Almanya’ya Türk işgücü göçünün 60’ıncı yılı kutlamalarının kültür – sanat adına ve sosyal açıdan en önemli projelerinden biri olan “Almanya Türküleri”, çok ilginç bir proje oldu. Ne mi oldu?
“Yıllar boyunca ne listeye girdiler ne de bir ödül aldılar. Sanki yok hükmündeydiler. Onca yıl onlardan yükselen seslere kulak kabartan çıkmadı. İlk başlarda ne kameralar üzerlerine çevrildi ne de gazeteler, dergiler sayfalarını onlara açtı. Sadece Almanya’da mı? Köklerini bırakıp geldikleri o uzaklarda kalmış vatanlarında da kimsenin onlardan haberi olmadı. Oysa satış rakamları inanılmazdı.

● **Görev talimatları**
1 – Almanya Türküleri hakkındaki metne göre bu proje hangi yıl dönümü kutlamalarının bir parçasıdır?
2 – Almanya Türküleri hakkındaki metni, gösterilen son cümleden sonra devam ettirin.

● **Kayıt alıntıları**
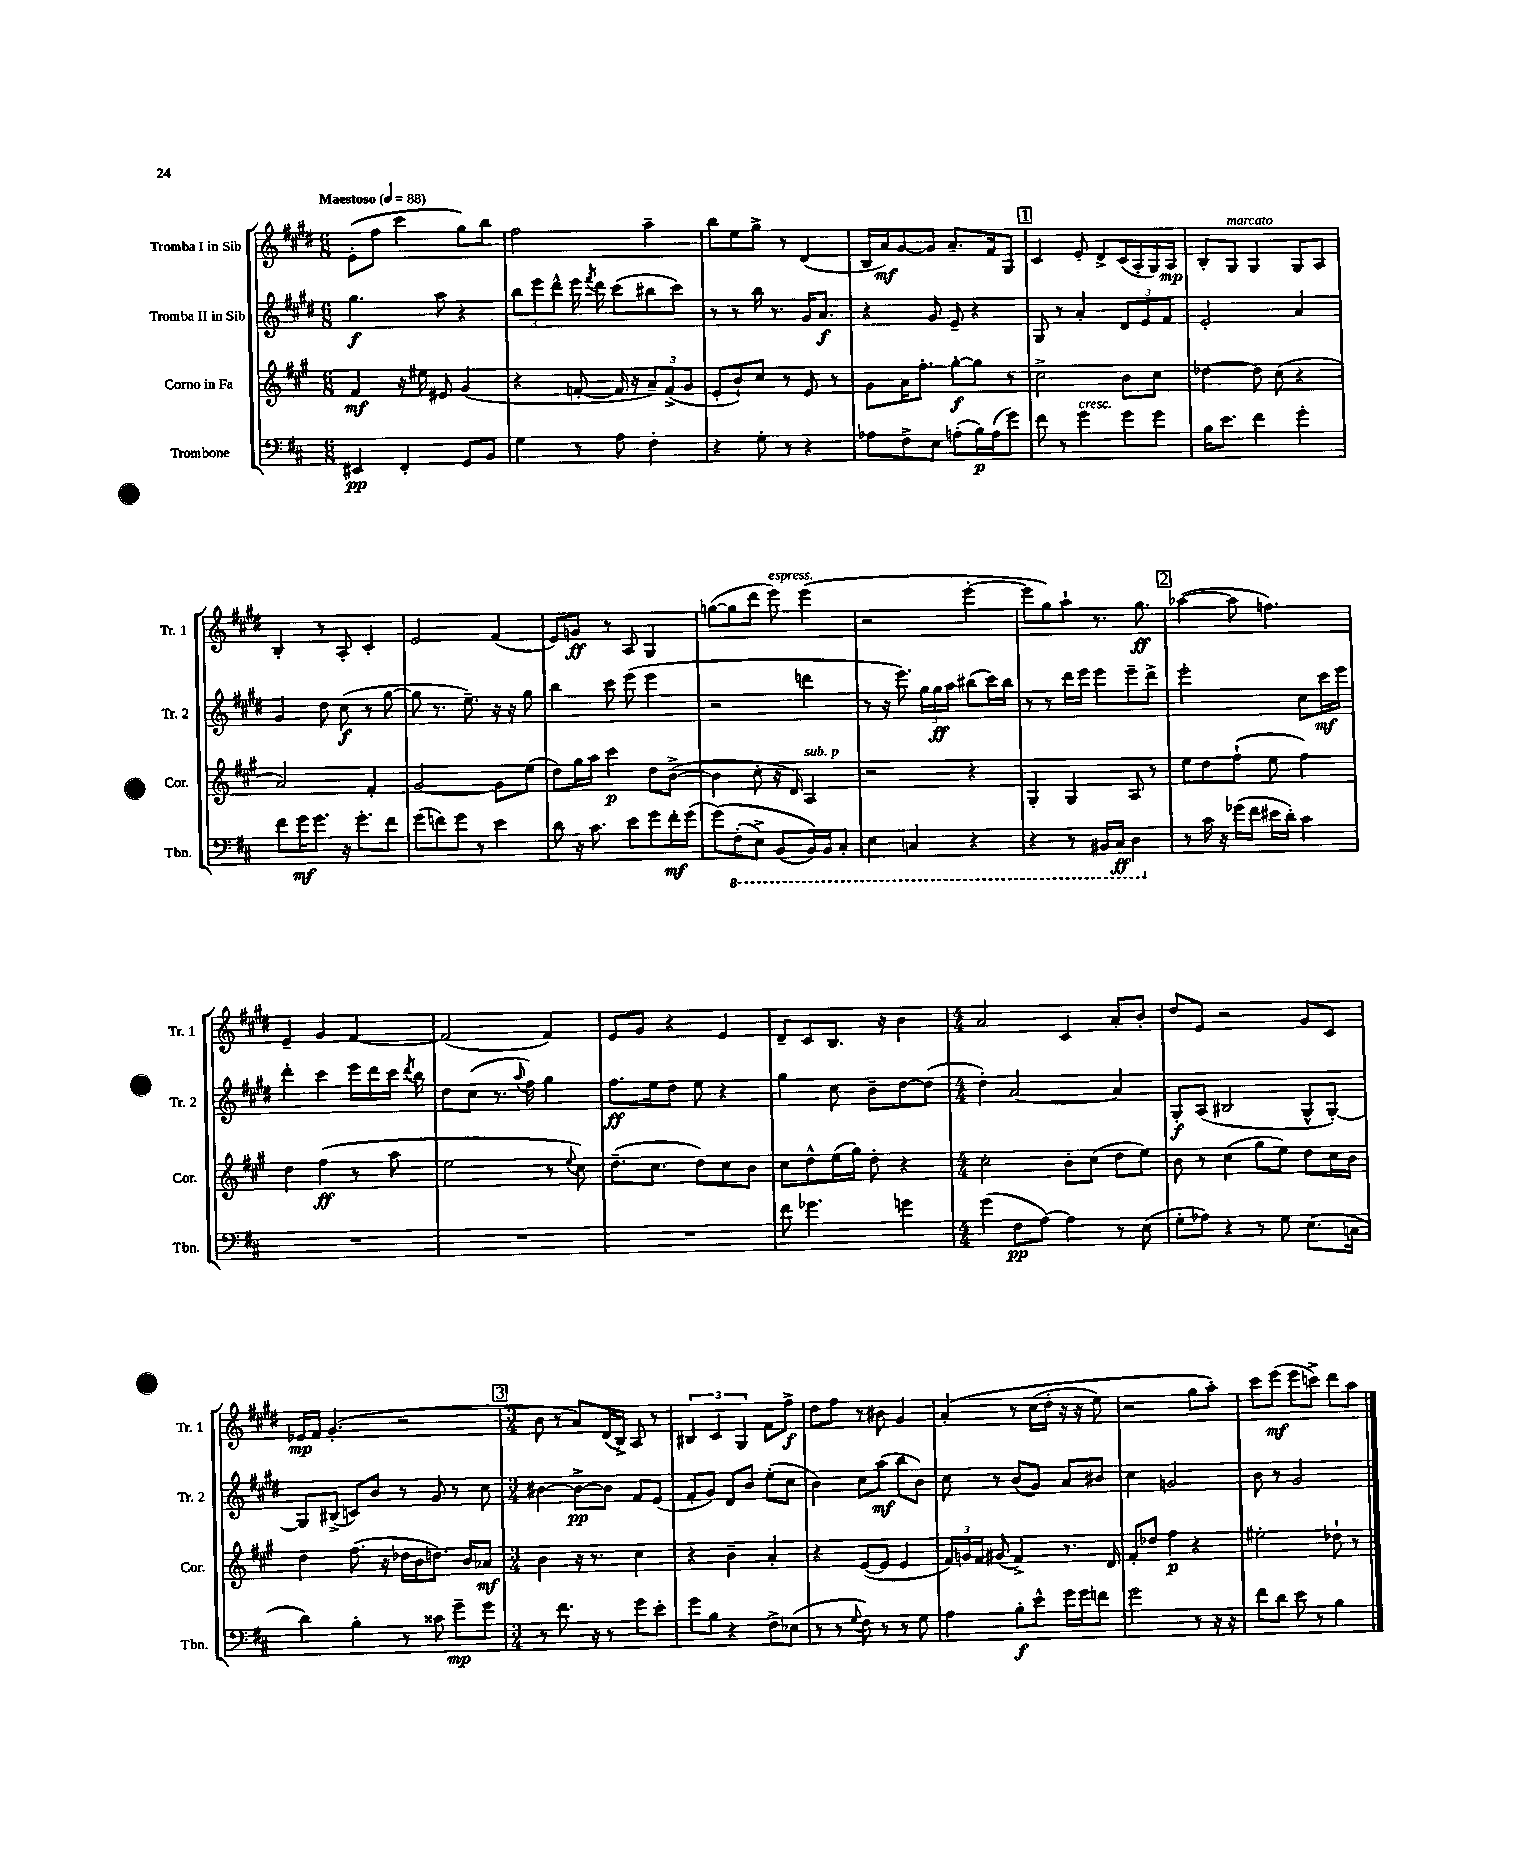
<<
\new StaffGroup <<
\new Staff = "s0" \with { instrumentName = "Tromba I in Sib" shortInstrumentName = "Tr. 1" } {
    \clef treble \key e \major \numericTimeSignature \time 6/8 \tempo "Maestoso" 4 = 88
    \autoBeamOff e'8[-.( fis''8] cis'''4 gis''8[) b''8] |
    fis''2 a''4-- |
    b''8[ e''8 gis''8]-> r8 dis'4( |
    b16[ a'16\mf) gis'8~ gis'8] a'8.[-- fis'16 gis8] |
    \mark \markup { \box "1" } cis'4 e'8-. dis'8[-> cis'16( a16-. gis16) a16]\mp |
    b8[-. gis8]^\markup { \italic "marcato" } gis4 gis8[ a8] |
    b4-. r8 a8-. cis'4-. |
    e'2 fis'4( |
    e'8[) g'8]\ff r8 a8 gis4 |
    g''8[~( g''8 dis'''8] e'''8^\markup { \italic "espress." }) e'''4( |
    r2 e'''4~-. |
    e'''8[ gis''8) a''8]-! r8. gis''8.\ff |
    \mark \markup { \box "2" } aes''4~( aes''8 f''4.) |
    e'4-- gis'4 fis'4~ |
    fis'2( fis'4) |
    e'8[ gis'8] r4 e'4 |
    dis'8[-- cis'8 b8.] r16 b'4 |
    \numericTimeSignature \time 4/4 a'2 cis'4 a'8[-. b'8]-. |
    dis''8[ e'8] r2 gis'8[ cis'8] |
    ees'16[\mp fis'16] gis'4.-.( r2 |
    \mark \markup { \box "3" } \numericTimeSignature \time 3/4 b'8 r8 a'8[) dis'16( b16]->) a8 r8 |
    \tuplet 3/2 { bis4 cis'4 gis4 } fis'8[ fis''8]->\f |
    dis''8[ fis''8] r8 bis'8 gis'4 |
    a'4-.\( r8 cis''16[( dis''16]-. r16 r16 e''8) |
    r2 gis''8[ a''8]-.\) |
    cis'''8[ e'''8]\mf( e'''8[ c'''8]->) dis'''8[ a''8] \bar "|." |
}
\new Staff = "s1" \with { instrumentName = "Tromba II in Sib" shortInstrumentName = "Tr. 2" } {
    \clef treble \key e \major \numericTimeSignature \time 6/8
    \autoBeamOff gis''4.\f a''8 r4 |
    \tuplet 3/2 { b''8[ e'''8 dis'''8]-^ } e'''16 \acciaccatura { fis'''8 } dis'''16 cis'''8[( bis''8 cis'''8]) |
    r8 r8 b''16 r8. gis'16[ a'8.]\f |
    r4 gis'8 e'8-- r4 |
    \mark \markup { \box "1" } gis8 r8 a'4-. \tuplet 3/2 { dis'8[ e'8 fis'8] } |
    e'2-. a'4 |
    gis'4 dis''8 cis''8\f( r8 gis''8~ |
    gis''8 r8. e''8.--) r16 r16 gis''8 |
    b''4 cis'''8 e'''8( e'''4 |
    r2 d'''4 |
    r8 r16 e'''8.) \tuplet 3/2 { gis''16[ gis''16\ff a''16] } bis''8[( cis'''16) bis''16] |
    r8 r8 dis'''16[ e'''16] e'''8[ e'''8-- dis'''8]-> |
    \mark \markup { \box "2" } e'''2-. cis''8[ cis'''16\mf e'''16] |
    dis'''4-. cis'''4 e'''16[ dis'''16 cis'''16] \acciaccatura { dis'''8 } b''16 |
    dis''8[ cis''8]( r8. \appoggiatura { a''8 } fis''16) gis''4 |
    fis''8.[\ff e''16 dis''8] e''8 r4 |
    gis''4 cis''8 b'8[-- dis''8~ dis''8]( |
    \numericTimeSignature \time 4/4 dis''4-.) a'2~ a'4 |
    gis8[-.\f a8]( bis2 gis8[-^ gis8]~-.) |
    gis8[ bis8]->( c'8[) b'8] r8 gis'8 r8 cis''8 |
    \mark \markup { \box "3" } \numericTimeSignature \time 3/4 bis'4~ bis'8[~->\pp bis'8] fis'8[ e'8]( |
    fis'8[-. gis'8]) dis'8[ b'8] e''8[-.( cis''8] |
    b'4) cis''8[ a''8]\mf( b''8[ b'8]) |
    cis''8 r8 b'8[( gis'8]) a'8[ bis'8] |
    cis''4 g'2 |
    b'8 r8 gis'2 \bar "|." |
}
\new Staff = "s2" \with { instrumentName = "Corno in Fa" shortInstrumentName = "Cor." } {
    \clef treble \key a \major \numericTimeSignature \time 6/8
    \autoBeamOff fis'4\mf r16 eis''16 eis'8 gis'4( |
    r4 f'8~-. f'16 r16 \tuplet 3/2 { a'8[--) f'8->( gis'8] } |
    e'8[-. b'8-!) cis''8] r8 e'8 r8 |
    gis'8[ a'16 fis''8.]-. gis''8[~-.\f gis''8] r8 |
    \mark \markup { \box "1" } cis''2-> b'8[ cis''8] |
    des''4~ des''8 cis''8( r4 |
    a'2) fis'4-. |
    gis'2~ gis'8[ e''8]( |
    d''8[) gis''16 a''16] cis'''4\p d''8[ b'8]~->( |
    b'4 cis''8-. r16 d'16) a4^\markup { \italic "sub. p" } |
    r2 r4 |
    gis4-. gis4 a8 r8 |
    \mark \markup { \box "2" } e''8[ d''8 fis''8]-!( e''8 fis''4) |
    d''4 fis''4\ff( r8 a''8 |
    e''2 r8 \appoggiatura { e''8 } cis''8) |
    d''8.[--( cis''8.] d''8[) cis''8 b'8] |
    cis''8[ d''8-^ e''16( gis''16]) d''8-. r4 |
    \numericTimeSignature \time 4/4 cis''2-. b'8[-. cis''8]( d''8[ e''8]) |
    b'8 r8 cis''4( gis''8[ e''8]) d''8[ cis''16 b'16] |
    d''4 fis''8.( r16 des''16[ b'16 d''8.]) b'16[ aes'8]\mf |
    \mark \markup { \box "3" } \numericTimeSignature \time 3/4 b'4 r16 r8. cis''4 |
    r4 b'4-- a'4-. |
    r4 e'8[~( e'8] e'4 |
    \tuplet 3/2 { fis'16[) g'16 fis'16] } gis'8( fis'4->) r8. d'16 |
    fis'8[-. des''8] fis''4\p r4 |
    eis''2-. des''8-! r8 \bar "|." |
}
\new Staff = "s3" \with { instrumentName = "Trombone" shortInstrumentName = "Tbn." } {
    \clef bass \key d \major \numericTimeSignature \time 6/8
    \autoBeamOff eis,4\pp fis,4-. g,8[ b,8] |
    g4 r8 a8 fis4-. |
    r4 g8-. r8 r4 |
    aes8[ fis8-> e8] a8[-.( b16\p) a16( g'8]) |
    \mark \markup { \box "1" } fis'8 r8 g'4^\markup { \italic "cresc." } g'8[ g'8] |
    b16[ e'8.] fis'4 g'4-. |
    fis'8[ g'16\mf g'8.] r16 g'8.[-. fis'8] |
    g'8[( f'8) g'8] r8 e'4 |
    d'8 r16 cis'8. e'8[ g'8 fis'16-.\mf g'16]( |
    g'8[)\( \ottava #-1 fis,8-.( e,8]->) b,,8[( b,,16)\) b,,16 cis,8]-. |
    e,4 c,4 r4 |
    r4 r8 bis,,16[ cis,16]\ff d,4 \ottava #0 |
    \mark \markup { \box "2" } r8 cis'16 r16 ges'16[( fis'16] eis'16[ d'16]-.) cis'4 |
    R2. |
    R2. |
    R2. |
    fis'8 ges'4. g'4 |
    \numericTimeSignature \time 4/4 g'4( fis8[\pp a8]~) a4 r8 e8( |
    g8[-. aes8]) r4 r8 g8 e8.[( c16] |
    d'4) b4-. r8 cisis'8 g'8[--\mp g'8] |
    \mark \markup { \box "3" } \numericTimeSignature \time 3/4 r8 fis'8. r16 r8 g'8[ e'8]-. |
    g'8[ b8] r4 fis8[-> ees8]( |
    r8 r8 \appoggiatura { g8 } fis8) r8 r8 g8 |
    a4 b8[-.\f e'8]-^ g'16[ g'16 f'8] |
    g'2 r8 r16 r16 |
    fis'8[ d'8] e'8 r8 b4 \bar "|." |
}
>>
>>
\layout { \context { \Score \remove "Bar_number_engraver" } }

● **Görev sonuçları**
1 – Almanya'ya Türk işgücü göçünün 60'ıncı yılı kutlamalarının bir parçasıdır.

2 –
Mesela 1974 yılında Almanya’da müzik sektörünün en büyük hitlerinden biri, Vicky Leandros’un seslendirdiği “Theo, wir fahren nach Lodz” parçasıydı. Resmi rakamlara göre plak tam 400 bin kopya satmış, tüm Almanların gönlünü fethetmişti. Oysa bir yıl kadar sonra hayranlarının “Köln Bülbülü” namıyla andığı Yüksel Özkasap’ın “Beyaz Atlı”sı, Leandros’un satış rakamlarını ikiye katlayıp 800 bini aşacaktı, ama bunu fark eden dahi çıkmayacaktı. “Beyaz Atlı”nın Almanya’da tüm zamanların en çok satan plaklarından biri olduğundan belki hâlâ kimsenin haberi yok…”
Almanya’ya Türk işgücü göçünün 60’ıncı yılı kutlamalarının kültür – sanat adına ve sosyal açıdan en önemli projelerinden biri olan “Almanya Türküleri”, projenin web sitesinde işte bu cümlelerle tanıtılıyor.
BİR “NEDİM HAZAR” PROJESİ
İyi ki göçün 60’ıncı yılını kutluyoruz. Yoksa yarım asrı aşkın göç hikâyesinin en önemli müzik adamlarının bu ülke kültürüne, insanına, duygularına kattığı zenginlik, üstü her zamanki gibi neredeyse hiç açılmadan saklı kalmaya devam edecekti.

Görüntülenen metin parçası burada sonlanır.